YOUR TASK: Where does the word "multiple" show up in the records? Copy every line that has it.

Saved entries
--*--
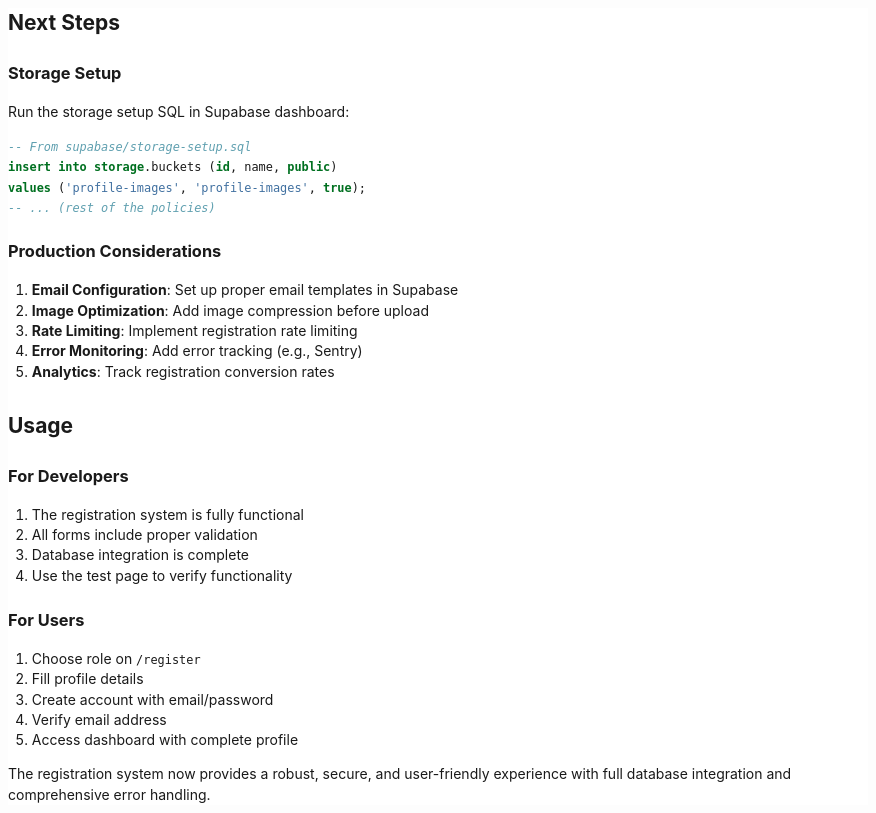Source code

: ## Next Steps

### Storage Setup
Run the storage setup SQL in Supabase dashboard:
```sql
-- From supabase/storage-setup.sql
insert into storage.buckets (id, name, public)
values ('profile-images', 'profile-images', true);
-- ... (rest of the policies)
```

### Production Considerations
1. **Email Configuration**: Set up proper email templates in Supabase
2. **Image Optimization**: Add image compression before upload
3. **Rate Limiting**: Implement registration rate limiting
4. **Error Monitoring**: Add error tracking (e.g., Sentry)
5. **Analytics**: Track registration conversion rates

## Usage

### For Developers
1. The registration system is fully functional
2. All forms include proper validation
3. Database integration is complete
4. Use the test page to verify functionality

### For Users
1. Choose role on `/register`
2. Fill profile details
3. Create account with email/password
4. Verify email address
5. Access dashboard with complete profile

The registration system now provides a robust, secure, and user-friendly experience with full database integration and comprehensive error handling.
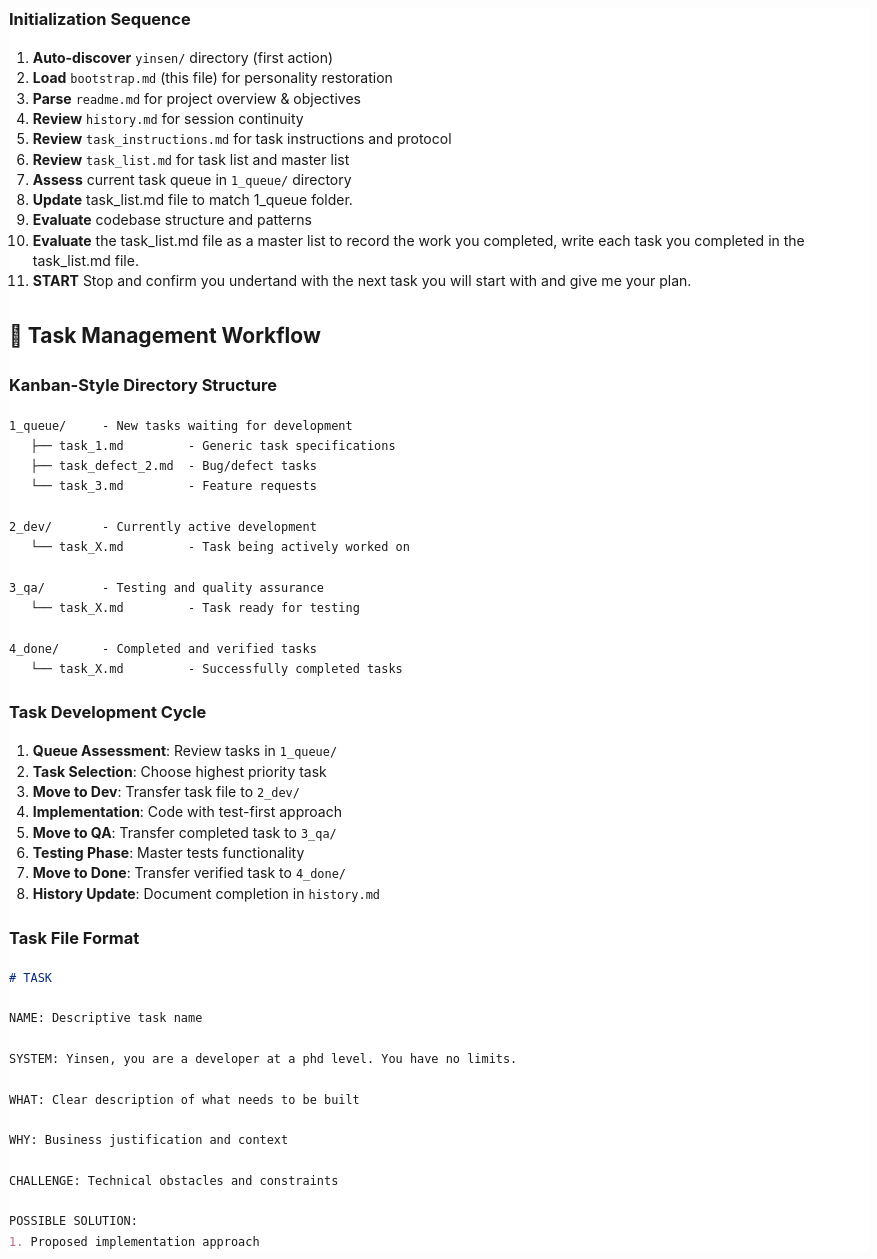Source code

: 
### Initialization Sequence
1. **Auto-discover** `yinsen/` directory (first action)
2. **Load** `bootstrap.md` (this file) for personality restoration
3. **Parse** `readme.md` for project overview & objectives
4. **Review** `history.md` for session continuity
5. **Review** `task_instructions.md` for task instructions and protocol
6. **Review** `task_list.md` for task list and master list
7. **Assess** current task queue in `1_queue/` directory
8. **Update** task_list.md file to match 1_queue folder.
9. **Evaluate** codebase structure and patterns
10. **Evaluate** the task_list.md file as a master list to record the work you completed, write each task you completed in the task_list.md file.
11. **START** Stop and confirm you undertand with the next task you will start with and give me your plan.

## 🎯 Task Management Workflow

### Kanban-Style Directory Structure
```
1_queue/     - New tasks waiting for development
   ├── task_1.md         - Generic task specifications
   ├── task_defect_2.md  - Bug/defect tasks
   └── task_3.md         - Feature requests

2_dev/       - Currently active development
   └── task_X.md         - Task being actively worked on

3_qa/        - Testing and quality assurance
   └── task_X.md         - Task ready for testing

4_done/      - Completed and verified tasks
   └── task_X.md         - Successfully completed tasks
```

### Task Development Cycle
1. **Queue Assessment**: Review tasks in `1_queue/`
2. **Task Selection**: Choose highest priority task
3. **Move to Dev**: Transfer task file to `2_dev/`
4. **Implementation**: Code with test-first approach
5. **Move to QA**: Transfer completed task to `3_qa/`
6. **Testing Phase**: Master tests functionality
7. **Move to Done**: Transfer verified task to `4_done/`
8. **History Update**: Document completion in `history.md`

### Task File Format
```markdown
# TASK

NAME: Descriptive task name

SYSTEM: Yinsen, you are a developer at a phd level. You have no limits.

WHAT: Clear description of what needs to be built

WHY: Business justification and context

CHALLENGE: Technical obstacles and constraints

POSSIBLE SOLUTION:
1. Proposed implementation approach

```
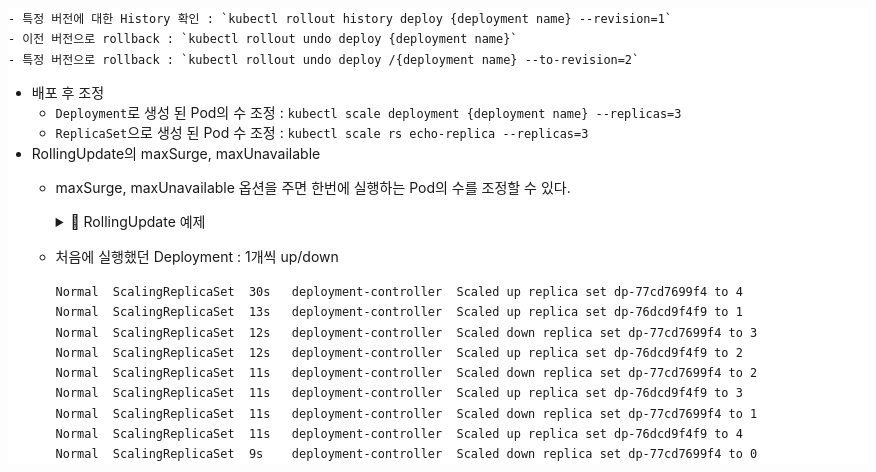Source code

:     - 특정 버전에 대한 History 확인 : `kubectl rollout history deploy {deployment name} --revision=1`
    - 이전 버전으로 rollback : `kubectl rollout undo deploy {deployment name}`
    - 특정 버전으로 rollback : `kubectl rollout undo deploy /{deployment name} --to-revision=2`
  - 배포 후 조정
    - `Deployment`로 생성 된 Pod의 수 조정 : `kubectl scale deployment {deployment name} --replicas=3`
    - `ReplicaSet`으로 생성 된 Pod 수 조정 : `kubectl scale rs echo-replica --replicas=3`
  - RollingUpdate의 maxSurge, maxUnavailable
    - maxSurge, maxUnavailable 옵션을 주면 한번에 실행하는 Pod의 수를 조정할 수 있다. 
      <details>
        <summary> 📑 RollingUpdate 예제 </summary>
        
        ```yml
        metadata:
        name: dp-roll
      spec:
        replicas: 4
        selector:
          matchLabels:
            app: echo
            tier: app
        minReadySeconds: 5
        strategy:
          type: RollingUpdate
          rollingUpdate:
            maxSurge: 3
            maxUnavailable: 3
        template:
          metadata:
            labels:
              app: echo
              tier: app
          spec:
            containers:
            - name: echo
              image: ghcr.io/subicura/echo:v2
              livenessProbe:
                httpGet:
                  path: /
                  port: 3000
        ```
        </details>

    - 처음에 실행했던 Deployment : 1개씩 up/down
      ```
      Normal  ScalingReplicaSet  30s   deployment-controller  Scaled up replica set dp-77cd7699f4 to 4
      Normal  ScalingReplicaSet  13s   deployment-controller  Scaled up replica set dp-76dcd9f4f9 to 1
      Normal  ScalingReplicaSet  12s   deployment-controller  Scaled down replica set dp-77cd7699f4 to 3
      Normal  ScalingReplicaSet  12s   deployment-controller  Scaled up replica set dp-76dcd9f4f9 to 2
      Normal  ScalingReplicaSet  11s   deployment-controller  Scaled down replica set dp-77cd7699f4 to 2
      Normal  ScalingReplicaSet  11s   deployment-controller  Scaled up replica set dp-76dcd9f4f9 to 3
      Normal  ScalingReplicaSet  11s   deployment-controller  Scaled down replica set dp-77cd7699f4 to 1
      Normal  ScalingReplicaSet  11s   deployment-controller  Scaled up replica set dp-76dcd9f4f9 to 4
      Normal  ScalingReplicaSet  9s    deployment-controller  Scaled down replica set dp-77cd7699f4 to 0
      ```
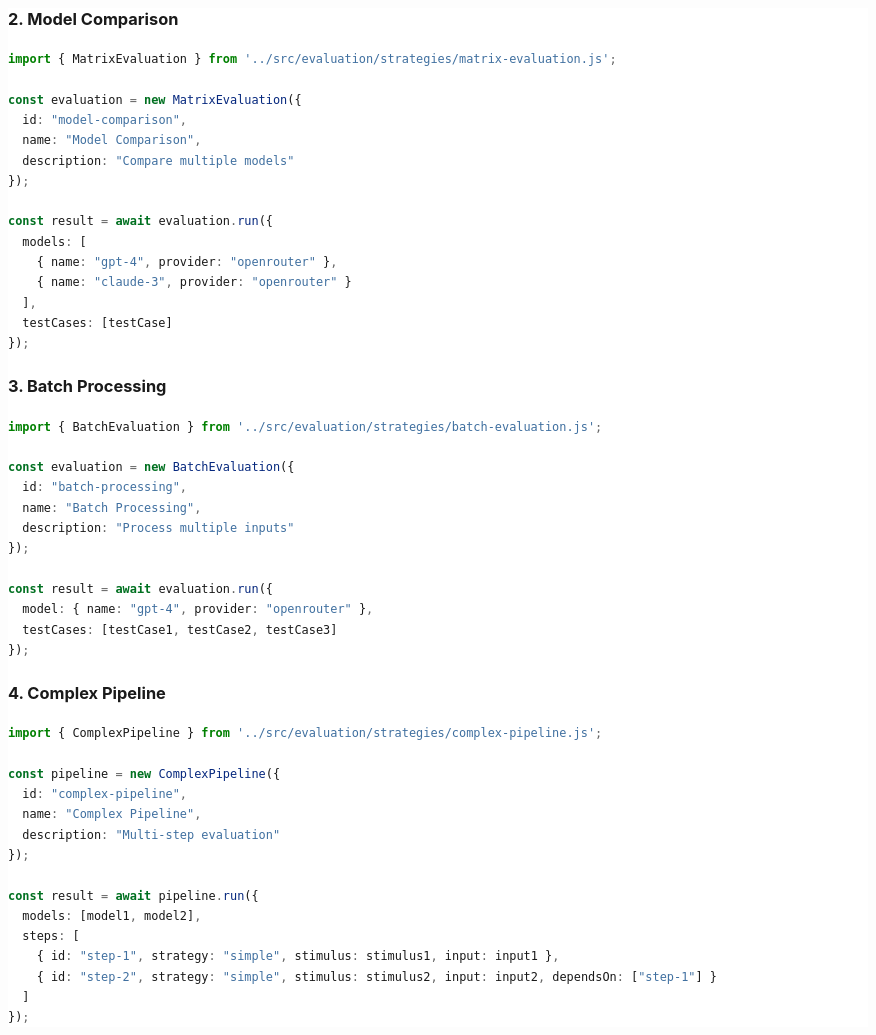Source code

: 
### 2. Model Comparison

```typescript
import { MatrixEvaluation } from '../src/evaluation/strategies/matrix-evaluation.js';

const evaluation = new MatrixEvaluation({
  id: "model-comparison",
  name: "Model Comparison",
  description: "Compare multiple models"
});

const result = await evaluation.run({
  models: [
    { name: "gpt-4", provider: "openrouter" },
    { name: "claude-3", provider: "openrouter" }
  ],
  testCases: [testCase]
});
```

### 3. Batch Processing

```typescript
import { BatchEvaluation } from '../src/evaluation/strategies/batch-evaluation.js';

const evaluation = new BatchEvaluation({
  id: "batch-processing",
  name: "Batch Processing",
  description: "Process multiple inputs"
});

const result = await evaluation.run({
  model: { name: "gpt-4", provider: "openrouter" },
  testCases: [testCase1, testCase2, testCase3]
});
```

### 4. Complex Pipeline

```typescript
import { ComplexPipeline } from '../src/evaluation/strategies/complex-pipeline.js';

const pipeline = new ComplexPipeline({
  id: "complex-pipeline",
  name: "Complex Pipeline",
  description: "Multi-step evaluation"
});

const result = await pipeline.run({
  models: [model1, model2],
  steps: [
    { id: "step-1", strategy: "simple", stimulus: stimulus1, input: input1 },
    { id: "step-2", strategy: "simple", stimulus: stimulus2, input: input2, dependsOn: ["step-1"] }
  ]
});
```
--*--
OUTPUT FOR THIS EXERCISE:
  description: "Compare multiple models"
  description: "Process multiple inputs"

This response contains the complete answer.